== Task to complete ==
Below are records to repeat exactly; do not include any pictures.

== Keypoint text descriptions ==
»»

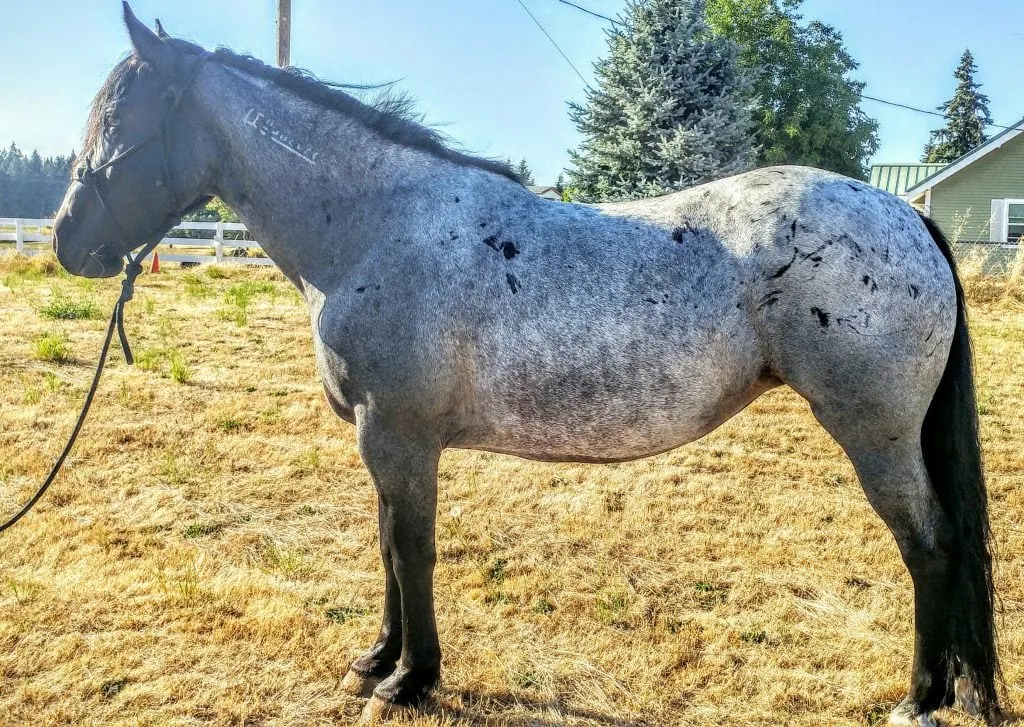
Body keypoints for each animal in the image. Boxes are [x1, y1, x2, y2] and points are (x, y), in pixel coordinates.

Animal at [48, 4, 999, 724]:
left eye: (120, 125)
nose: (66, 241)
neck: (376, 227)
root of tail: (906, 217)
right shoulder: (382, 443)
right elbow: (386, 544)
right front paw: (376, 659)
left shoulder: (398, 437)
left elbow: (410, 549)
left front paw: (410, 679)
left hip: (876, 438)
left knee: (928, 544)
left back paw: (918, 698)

««

== Task solution ==
Body keypoints for each animal in the image. Boxes are [x1, y1, x2, y2] and points are (x, y), in pixel coordinates.

Animal at [48, 4, 999, 724]:
left eye: (120, 125)
nose: (66, 241)
neck: (376, 227)
root of tail: (906, 217)
right shoulder: (382, 443)
right elbow: (386, 544)
right front paw: (376, 659)
left shoulder: (398, 437)
left elbow: (410, 549)
left front paw: (410, 679)
left hip: (876, 438)
left knee: (928, 544)
left back paw: (918, 698)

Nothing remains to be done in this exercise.